Extracted text
----------
CURRENT AFFAIRS | 14 JULY 2026
India’s Navy is quietly rewriting its self-reliance story: since December 2024 it has commissioned 18 warships in about 18 months, with 8 more expected by end-2026 and 48 vessels currently under construction almost entirely in Indian yards.
The showpiece of this surge is Project 17A, the Nilgiri-class stealth frigates. A follow-on to the Shivalik-class (Project 17), these ships are built jointly by Mazagon Dock Shipbuilders Limited (MDL, Mumbai) and Garden Reach Shipbuilders & Engineers (GRSE, Kolkata), and carry over 75% indigenous content — a figure that captures how far India’s warship ecosystem has matured from importing hulls to designing and integrating them at home.
The sixth and final P-17A frigate, INS Mahendragiri (about 6,670 tonnes), was recently commissioned. These multi-role platforms bristle with capability: BrahMos supersonic surface-to-surface missiles, a multi-function radar and medium-range surface-to-air missiles, giving the Navy potent reach across air, surface and sub-surface threats. Just as striking is the pace — by using advanced simulation, modular construction and public-private partnerships, delivery timelines were compressed from roughly 90 months to about 72 months per ship.
----------
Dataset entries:
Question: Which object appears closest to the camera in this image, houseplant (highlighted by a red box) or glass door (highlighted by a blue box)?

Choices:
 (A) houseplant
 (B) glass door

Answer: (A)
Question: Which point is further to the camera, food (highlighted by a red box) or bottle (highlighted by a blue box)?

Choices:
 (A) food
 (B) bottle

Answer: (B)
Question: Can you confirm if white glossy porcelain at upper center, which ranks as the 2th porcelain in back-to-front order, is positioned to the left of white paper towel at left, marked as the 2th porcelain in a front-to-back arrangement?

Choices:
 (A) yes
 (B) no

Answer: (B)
----------
What this exercise asks
1) Transcribe the warship-building article verbatim, everything from "CURRENT AFFAIRS |" down to "in Indian yards.".
2) Go on with the warship-building article, picking up after its final sentence.

Results of the tasks
1)
CURRENT AFFAIRS | 14 JULY 2026
India’s Navy is quietly rewriting its self-reliance story: since December 2024 it has commissioned 18 warships in about 18 months, with 8 more expected by end-2026 and 48 vessels currently under construction almost entirely in Indian yards.

2)
The programme is not a one-off. The Navy is already moving to Project 17B frigates and Project 15B (Visakhapatnam-class) destroyers, and is planning a class of next-generation destroyers. Together these projects anchor India’s ambition of a genuine blue-water Navy — one able to secure the Indian Ocean Region and its vital sea lines of communication as China’s naval footprint expands.
🏛️ Constitutional / Legal Framework
- Defence Acquisition Council (DAC): The apex procurement body, chaired by the Defence Minister, that clears major acquisitions and grants Acceptance of Necessity (AoN) at the start of the cycle.
- Atmanirbhar Bharat / Make in India: The policy vision driving self-reliance in defence manufacturing and design.
- MoD positive indigenisation lists: The Ministry of Defence’s negative-import lists progressively bar imports of specified items to force domestic sourcing.
- MDL & GRSE: Public-sector defence shipyards executing Project 17A, backed by public-private partnerships.
⚖️ Why This Matters for CLAT
Defence indigenisation is a recurring GK theme that fuses current affairs with static knowledge. CLAT questions can test the institutional chain — who grants AoN (the DAC), which ministry issues the indigenisation lists (MoD) — alongside factual recall of shipyards, classes and weapon systems. The Atmanirbhar Bharat framing also links defence to economic and strategic policy, ideal terrain for reasoning-based passages.
📌 Key Facts
| Project | Project 17A — Nilgiri-class stealth frigates |
| Predecessor | Shivalik-class (Project 17) |
| Shipyards | MDL (Mumbai) & GRSE (Kolkata) |
| Indigenous content | Over 75% |
| Sixth & last frigate | INS Mahendragiri (~6,670 tonnes) |
| Key armament | BrahMos missiles, multi-function radar, MR-SAM |
| Delivery time cut | ~90 months → ~72 months per ship |
| Framework | DAC / AoN under Atmanirbhar Bharat |
From MDL and GRSE slipways to BrahMos-armed frigates, Project 17A is the clearest sign yet that India’s blue-water Navy is being built at home.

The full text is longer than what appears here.